Marie-Christine, qui se promène sur la plage en maillot de bain fleuri, accompagnée de sa fille et de son petit-fils, espère "qu'il y aura une prise de conscience. C'est vrai que c'est très contrasté entre le chaos de la situation hospitalière et sanitaire et un environnement absolument incroyable".

Cette résidente de l'Anse-Mitan avoue qu'elle aurait volontiers "partagé" l'endroit. "C'est, on ne peut pas dire déprimant, on a un spectacle absolument vertigineux, mais on est un peu perplexe."

Pour Yolande, retraitée de 64 ans, le confinement est "nécessaire" mais "très difficile". "Je vis seule, rester tout le temps chez moi c'est compliqué", explique-t-elle, assise sur la terrasse déserte d'un restaurant de plage. 

Elle n'a "pas mis un doigt de pied dans l'eau" depuis l'annonce du préfet, mais "hier", le stress de la situation l'a rendue malade. "Je me suis dit: +il faut que je mette mes baskets et que je sorte+".

"Même si la plupart des gens essayent de respecter tout ça, on est obligé d'avoir un peu de tolérance quand même", estime-t-elle, "parce qu'il fait chaud et ici, l'activité essentielle, c'est la plage, c'est la mer."

Près du ponton, le restaurant de plage le Ti Taurus est resté ouvert mais ne propose plus que de la vente à emporter.

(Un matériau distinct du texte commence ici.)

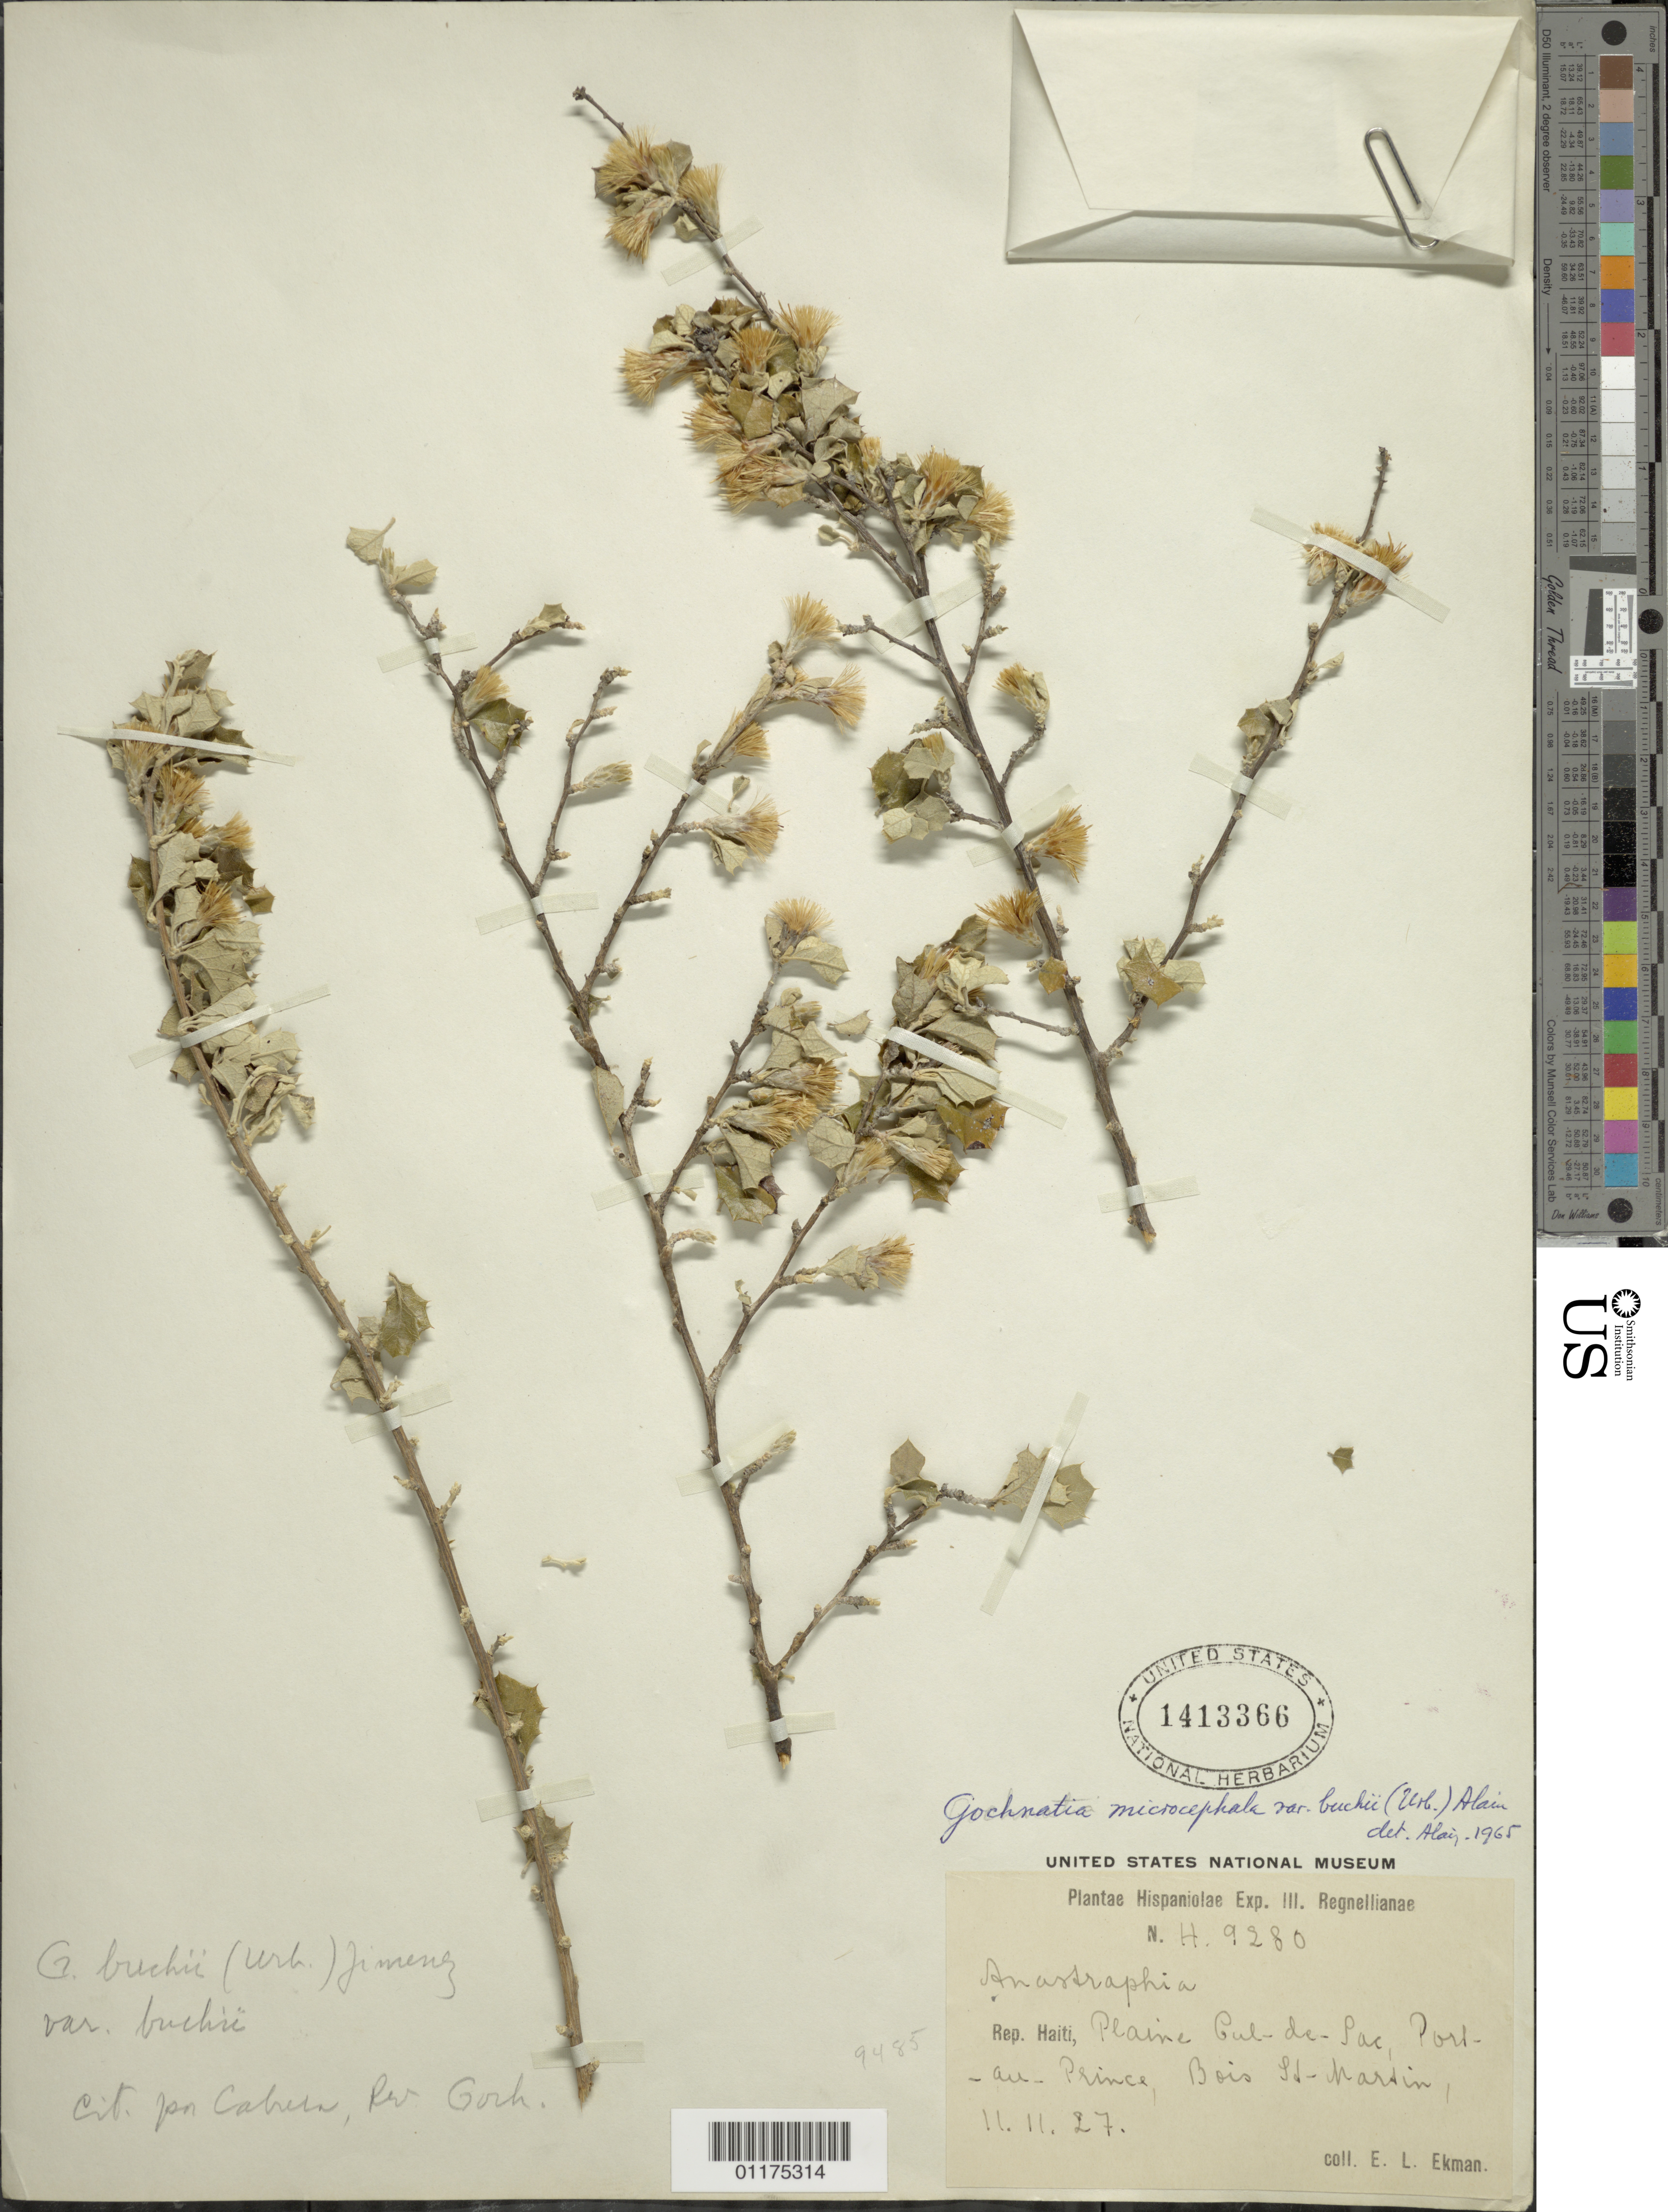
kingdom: Plantae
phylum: Tracheophyta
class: Magnoliopsida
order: Asterales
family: Asteraceae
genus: Anastraphia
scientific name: Anastraphia buchii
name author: Urb.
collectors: E. L. Ekman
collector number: H 9280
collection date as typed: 11 Nov 1927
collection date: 1927-11-11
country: Haiti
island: Hispaniola I.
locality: Plaine Cul-de-Sac, Port-au-Prince, Bois St-Martin,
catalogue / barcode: US 1413366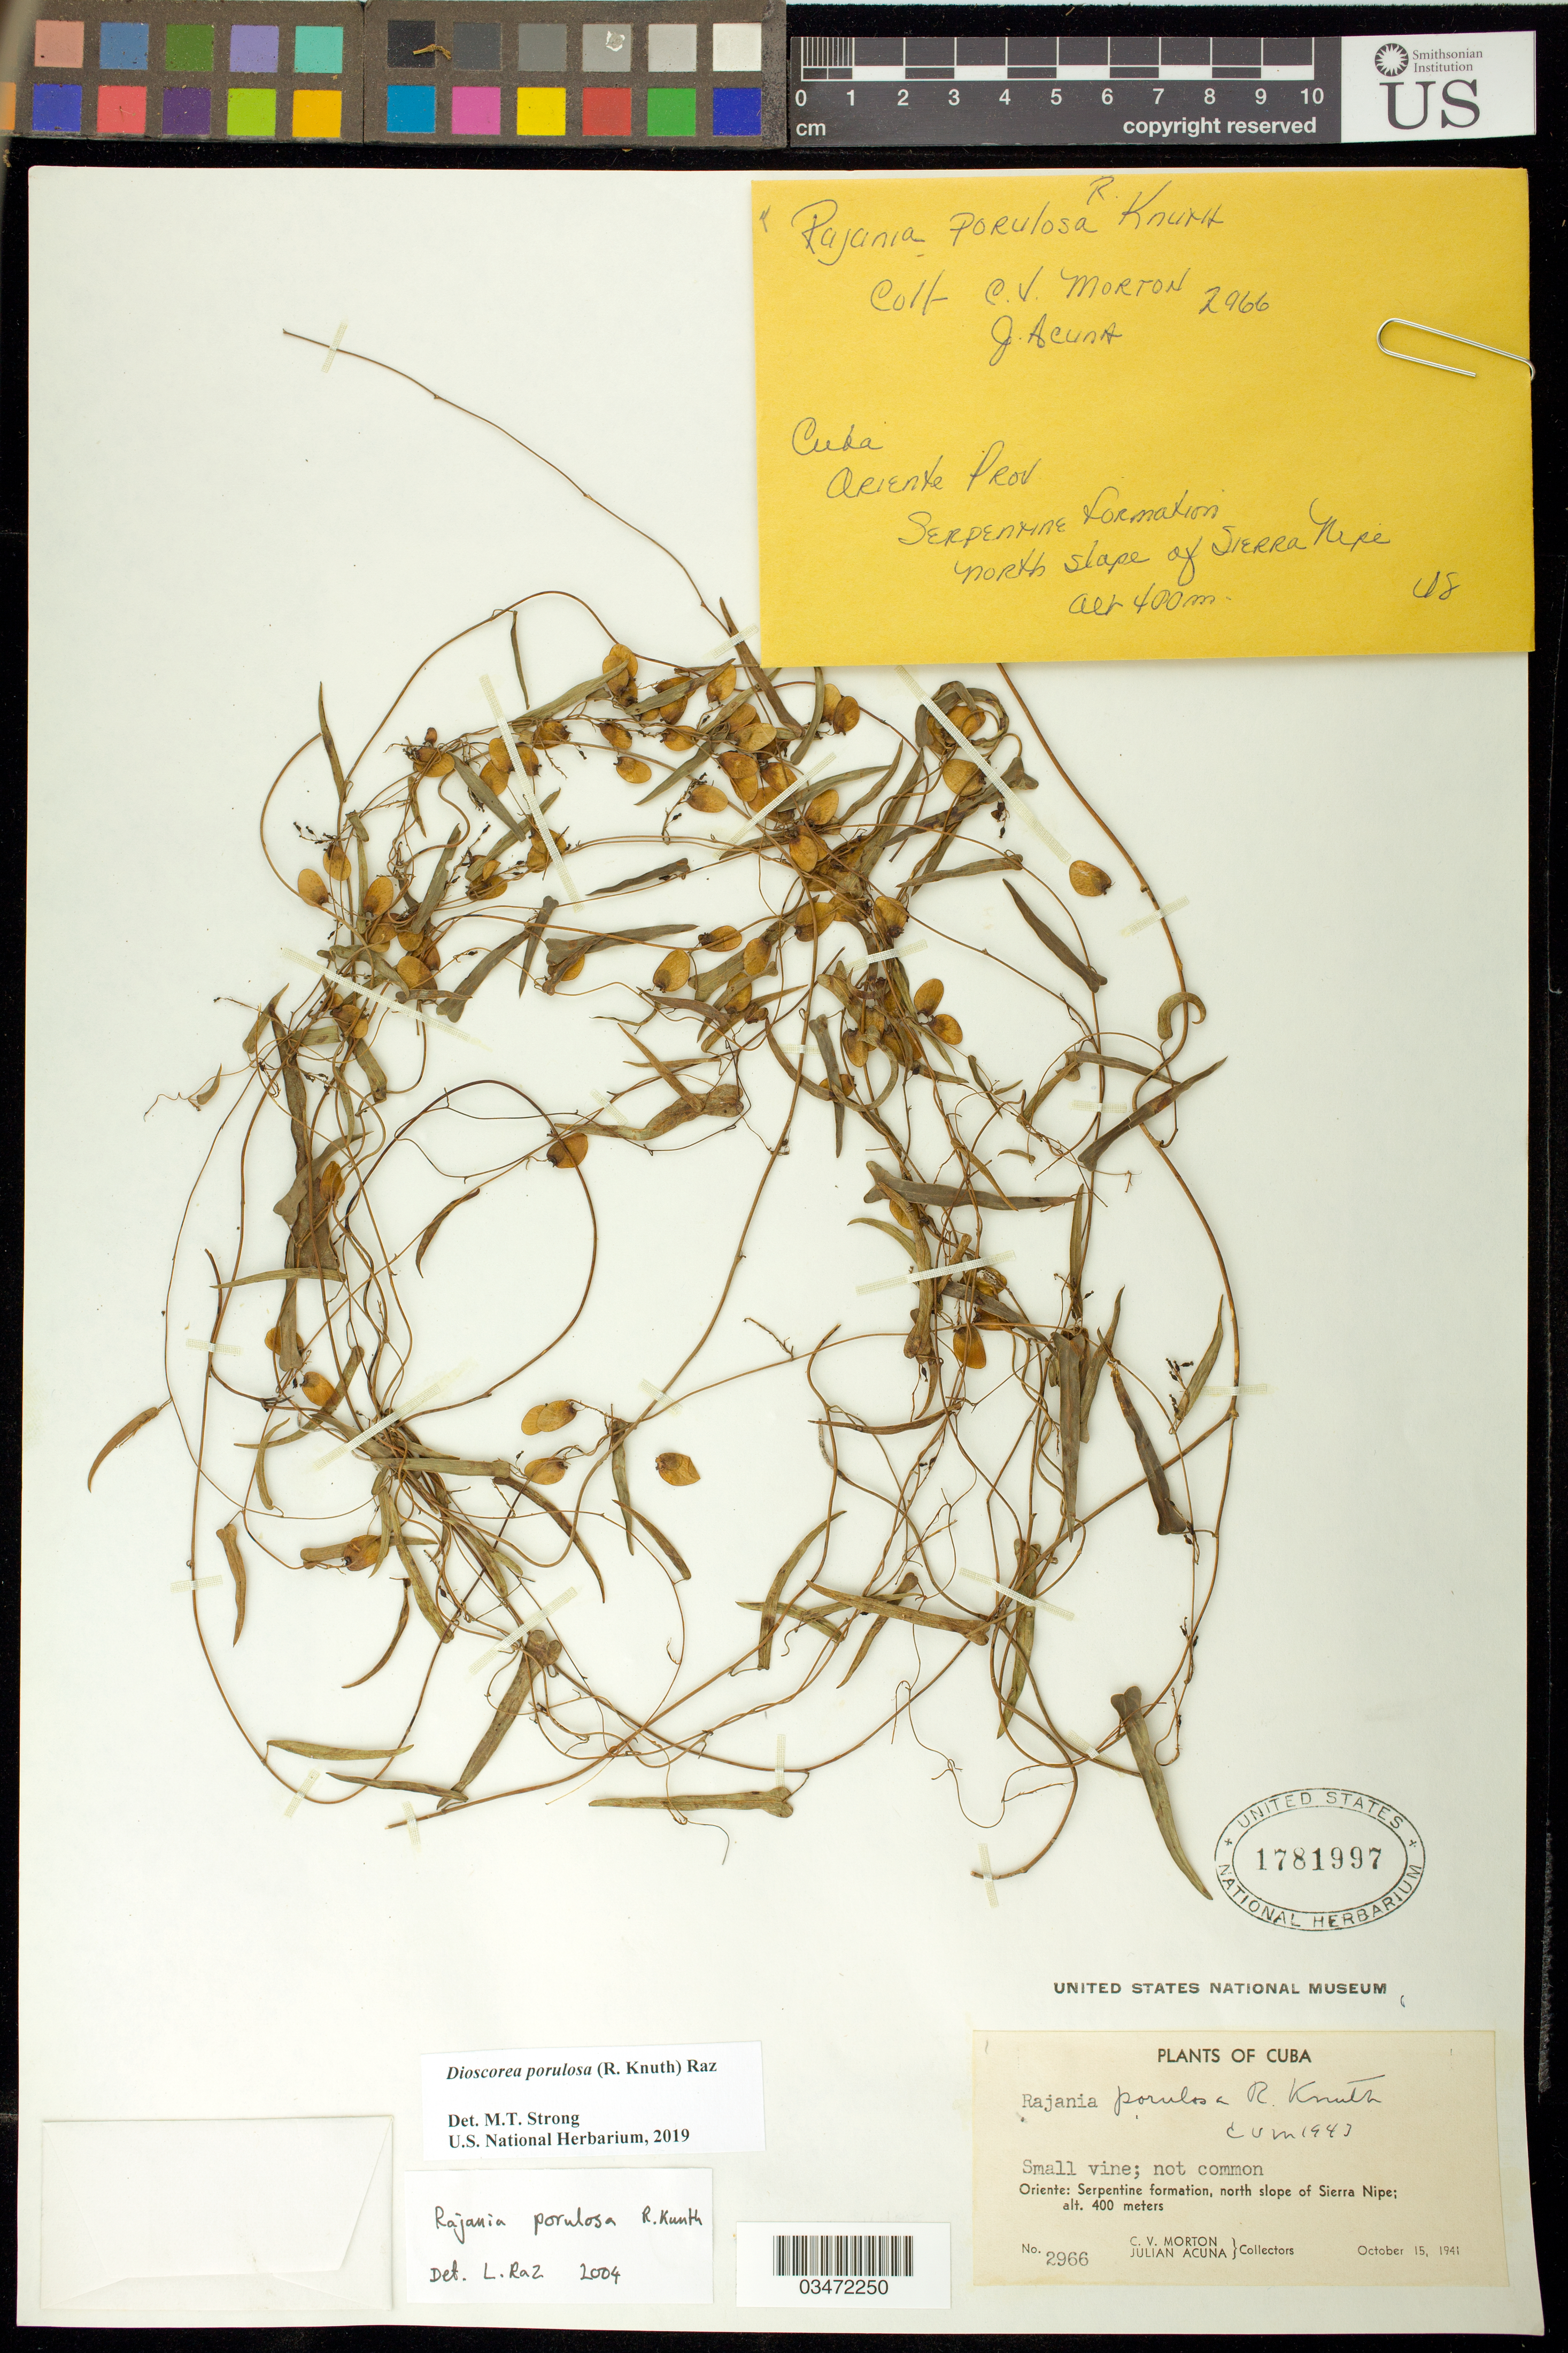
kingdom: Plantae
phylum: Tracheophyta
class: Liliopsida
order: Dioscoreales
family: Dioscoreaceae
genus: Dioscorea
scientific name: Dioscorea porulosa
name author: (R. Knuth) Raz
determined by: Strong, M. T., (US), Smithsonian Institution - National Museum of Natural History (UNITED STATES)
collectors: C. V. Morton & J. B. Acuña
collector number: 2966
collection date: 1941-10-15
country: Cuba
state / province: Holguín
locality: Oriente: Sierra Nipe, N slope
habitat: Serpentine formation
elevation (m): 400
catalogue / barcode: US 1781997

Au menu, accras, balaous (poissons, ndlr) frits marinés, ou encore ouassous (écrevisses, ndlr) flambés au rhum vieux. 

Alex, le barman espère que les trois semaines de confinement ne seront pas prolongées. 

"Avant, avec la limite de 10 km, on avait la navette de Fort-de-France et quelques familles qui pouvaient venir faire du sport et se promener. Mais tout ça c'est terminé, on n'a plus du tout de clients", se désole-t-il. 

Résultat, le chiffre d'affaire a plongé, alors qu'il était bien remonté "depuis le début de la saison". "On prend notre mal en patience."